▶ _Work task_
Extract the text lines from each of the items below and reproduce them unchanged, character for character and in the same order.

Text extracted from each page:
+===+

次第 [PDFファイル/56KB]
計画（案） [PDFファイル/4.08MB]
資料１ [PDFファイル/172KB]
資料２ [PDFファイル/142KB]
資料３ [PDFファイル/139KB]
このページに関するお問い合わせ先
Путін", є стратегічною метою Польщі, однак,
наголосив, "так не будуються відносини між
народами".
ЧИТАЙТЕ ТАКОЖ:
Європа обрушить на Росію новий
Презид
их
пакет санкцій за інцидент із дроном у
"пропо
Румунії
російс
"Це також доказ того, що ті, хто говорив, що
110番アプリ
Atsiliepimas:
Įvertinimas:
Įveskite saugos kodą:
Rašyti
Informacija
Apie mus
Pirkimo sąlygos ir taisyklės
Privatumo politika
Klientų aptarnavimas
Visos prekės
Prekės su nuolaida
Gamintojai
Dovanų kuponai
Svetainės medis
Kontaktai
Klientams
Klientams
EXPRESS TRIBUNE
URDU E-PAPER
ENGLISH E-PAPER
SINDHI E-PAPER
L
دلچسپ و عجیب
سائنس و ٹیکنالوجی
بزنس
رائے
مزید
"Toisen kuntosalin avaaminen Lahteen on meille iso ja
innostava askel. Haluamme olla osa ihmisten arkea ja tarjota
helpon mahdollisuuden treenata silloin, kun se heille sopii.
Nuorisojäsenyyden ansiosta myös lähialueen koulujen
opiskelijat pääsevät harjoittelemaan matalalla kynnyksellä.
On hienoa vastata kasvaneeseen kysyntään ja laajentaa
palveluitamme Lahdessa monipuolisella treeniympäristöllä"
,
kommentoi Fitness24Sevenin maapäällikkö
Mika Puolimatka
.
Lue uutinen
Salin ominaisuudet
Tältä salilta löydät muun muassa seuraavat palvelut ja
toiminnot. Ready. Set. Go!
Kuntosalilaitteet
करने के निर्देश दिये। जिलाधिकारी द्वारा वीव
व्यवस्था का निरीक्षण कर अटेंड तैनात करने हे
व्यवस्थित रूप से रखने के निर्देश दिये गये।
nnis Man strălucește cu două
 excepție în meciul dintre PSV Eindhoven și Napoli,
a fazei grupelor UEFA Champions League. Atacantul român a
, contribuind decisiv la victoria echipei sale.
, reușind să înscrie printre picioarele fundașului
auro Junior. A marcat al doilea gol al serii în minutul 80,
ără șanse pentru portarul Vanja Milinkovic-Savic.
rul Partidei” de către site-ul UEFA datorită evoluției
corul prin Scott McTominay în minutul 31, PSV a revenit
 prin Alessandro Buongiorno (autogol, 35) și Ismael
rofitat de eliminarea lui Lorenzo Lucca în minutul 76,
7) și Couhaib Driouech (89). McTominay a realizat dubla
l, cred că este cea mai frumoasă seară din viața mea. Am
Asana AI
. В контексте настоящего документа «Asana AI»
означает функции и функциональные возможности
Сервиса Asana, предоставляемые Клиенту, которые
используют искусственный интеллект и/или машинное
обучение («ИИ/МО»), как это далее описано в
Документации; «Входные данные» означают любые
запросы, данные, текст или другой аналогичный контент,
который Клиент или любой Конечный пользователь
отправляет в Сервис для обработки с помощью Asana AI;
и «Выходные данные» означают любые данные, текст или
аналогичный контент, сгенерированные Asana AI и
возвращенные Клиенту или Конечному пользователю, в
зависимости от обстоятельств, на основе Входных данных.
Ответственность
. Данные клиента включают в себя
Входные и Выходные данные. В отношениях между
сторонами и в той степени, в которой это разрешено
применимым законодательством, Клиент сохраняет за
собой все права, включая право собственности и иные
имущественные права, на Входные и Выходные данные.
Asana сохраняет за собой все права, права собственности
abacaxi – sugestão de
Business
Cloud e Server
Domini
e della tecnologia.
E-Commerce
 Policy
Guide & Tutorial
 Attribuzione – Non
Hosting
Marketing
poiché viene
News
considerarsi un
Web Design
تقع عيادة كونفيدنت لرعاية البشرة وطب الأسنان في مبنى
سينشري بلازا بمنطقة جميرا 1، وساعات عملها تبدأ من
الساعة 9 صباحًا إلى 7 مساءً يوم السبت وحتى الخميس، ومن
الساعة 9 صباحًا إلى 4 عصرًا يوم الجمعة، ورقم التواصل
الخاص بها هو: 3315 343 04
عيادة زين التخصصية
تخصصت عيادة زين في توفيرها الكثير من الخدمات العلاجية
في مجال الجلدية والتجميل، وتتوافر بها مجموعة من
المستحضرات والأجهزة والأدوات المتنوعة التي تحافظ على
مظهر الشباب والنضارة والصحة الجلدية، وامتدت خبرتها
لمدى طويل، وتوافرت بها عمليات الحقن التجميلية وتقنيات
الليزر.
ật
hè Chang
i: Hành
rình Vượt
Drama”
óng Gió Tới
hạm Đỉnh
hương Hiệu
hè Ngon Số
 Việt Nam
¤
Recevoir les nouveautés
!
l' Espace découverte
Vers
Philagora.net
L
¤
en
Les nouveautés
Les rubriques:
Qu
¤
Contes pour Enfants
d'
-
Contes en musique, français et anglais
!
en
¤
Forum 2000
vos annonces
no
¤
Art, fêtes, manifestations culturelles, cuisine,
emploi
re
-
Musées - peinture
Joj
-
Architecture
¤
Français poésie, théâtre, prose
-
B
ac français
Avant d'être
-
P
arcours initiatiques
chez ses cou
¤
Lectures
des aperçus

+===+

▶ _Task response_
次第 [PDFファイル/56KB]
計画（案） [PDFファイル/4.08MB]
資料１ [PDFファイル/172KB]
資料２ [PDFファイル/142KB]
資料３ [PDFファイル/139KB]
このページに関するお問い合わせ先
Путін", є стратегічною метою Польщі, однак,
наголосив, "так не будуються відносини між
народами".
ЧИТАЙТЕ ТАКОЖ:
Європа обрушить на Росію новий
Презид
их
пакет санкцій за інцидент із дроном у
"пропо
Румунії
російс
"Це також доказ того, що ті, хто говорив, що
110番アプリ
Atsiliepimas:
Įvertinimas:
Įveskite saugos kodą:
Rašyti
Informacija
Apie mus
Pirkimo sąlygos ir taisyklės
Privatumo politika
Klientų aptarnavimas
Visos prekės
Prekės su nuolaida
Gamintojai
Dovanų kuponai
Svetainės medis
Kontaktai
Klientams
Klientams
EXPRESS TRIBUNE
URDU E-PAPER
ENGLISH E-PAPER
SINDHI E-PAPER
L
دلچسپ و عجیب
سائنس و ٹیکنالوجی
بزنس
رائے
مزید
"Toisen kuntosalin avaaminen Lahteen on meille iso ja
innostava askel. Haluamme olla osa ihmisten arkea ja tarjota
helpon mahdollisuuden treenata silloin, kun se heille sopii.
Nuorisojäsenyyden ansiosta myös lähialueen koulujen
opiskelijat pääsevät harjoittelemaan matalalla kynnyksellä.
On hienoa vastata kasvaneeseen kysyntään ja laajentaa
palveluitamme Lahdessa monipuolisella treeniympäristöllä"
,
kommentoi Fitness24Sevenin maapäällikkö
Mika Puolimatka
.
Lue uutinen
Salin ominaisuudet
Tältä salilta löydät muun muassa seuraavat palvelut ja
toiminnot. Ready. Set. Go!
Kuntosalilaitteet
करने के निर्देश दिये। जिलाधिकारी द्वारा वीव
व्यवस्था का निरीक्षण कर अटेंड तैनात करने हे
व्यवस्थित रूप से रखने के निर्देश दिये गये।
nnis Man strălucește cu două
 excepție în meciul dintre PSV Eindhoven și Napoli,
a fazei grupelor UEFA Champions League. Atacantul român a
, contribuind decisiv la victoria echipei sale.
, reușind să înscrie printre picioarele fundașului
auro Junior. A marcat al doilea gol al serii în minutul 80,
ără șanse pentru portarul Vanja Milinkovic-Savic.
rul Partidei” de către site-ul UEFA datorită evoluției
corul prin Scott McTominay în minutul 31, PSV a revenit
 prin Alessandro Buongiorno (autogol, 35) și Ismael
rofitat de eliminarea lui Lorenzo Lucca în minutul 76,
7) și Couhaib Driouech (89). McTominay a realizat dubla
l, cred că este cea mai frumoasă seară din viața mea. Am
Asana AI
. В контексте настоящего документа «Asana AI»
означает функции и функциональные возможности
Сервиса Asana, предоставляемые Клиенту, которые
используют искусственный интеллект и/или машинное
обучение («ИИ/МО»), как это далее описано в
Документации; «Входные данные» означают любые
запросы, данные, текст или другой аналогичный контент,
который Клиент или любой Конечный пользователь
отправляет в Сервис для обработки с помощью Asana AI;
и «Выходные данные» означают любые данные, текст или
аналогичный контент, сгенерированные Asana AI и
возвращенные Клиенту или Конечному пользователю, в
зависимости от обстоятельств, на основе Входных данных.
Ответственность
. Данные клиента включают в себя
Входные и Выходные данные. В отношениях между
сторонами и в той степени, в которой это разрешено
применимым законодательством, Клиент сохраняет за
собой все права, включая право собственности и иные
имущественные права, на Входные и Выходные данные.
Asana сохраняет за собой все права, права собственности
abacaxi – sugestão de
Business
Cloud e Server
Domini
e della tecnologia.
E-Commerce
 Policy
Guide & Tutorial
 Attribuzione – Non
Hosting
Marketing
poiché viene
News
considerarsi un
Web Design
تقع عيادة كونفيدنت لرعاية البشرة وطب الأسنان في مبنى
سينشري بلازا بمنطقة جميرا 1، وساعات عملها تبدأ من
الساعة 9 صباحًا إلى 7 مساءً يوم السبت وحتى الخميس، ومن
الساعة 9 صباحًا إلى 4 عصرًا يوم الجمعة، ورقم التواصل
الخاص بها هو: 3315 343 04
عيادة زين التخصصية
تخصصت عيادة زين في توفيرها الكثير من الخدمات العلاجية
في مجال الجلدية والتجميل، وتتوافر بها مجموعة من
المستحضرات والأجهزة والأدوات المتنوعة التي تحافظ على
مظهر الشباب والنضارة والصحة الجلدية، وامتدت خبرتها
لمدى طويل، وتوافرت بها عمليات الحقن التجميلية وتقنيات
الليزر.
ật
hè Chang
i: Hành
rình Vượt
Drama”
óng Gió Tới
hạm Đỉnh
hương Hiệu
hè Ngon Số
 Việt Nam
¤
Recevoir les nouveautés
!
l' Espace découverte
Vers
Philagora.net
L
¤
en
Les nouveautés
Les rubriques:
Qu
¤
Contes pour Enfants
d'
-
Contes en musique, français et anglais
!
en
¤
Forum 2000
vos annonces
no
¤
Art, fêtes, manifestations culturelles, cuisine,
emploi
re
-
Musées - peinture
Joj
-
Architecture
¤
Français poésie, théâtre, prose
-
B
ac français
Avant d'être
-
P
arcours initiatiques
chez ses cou
¤
Lectures
des aperçus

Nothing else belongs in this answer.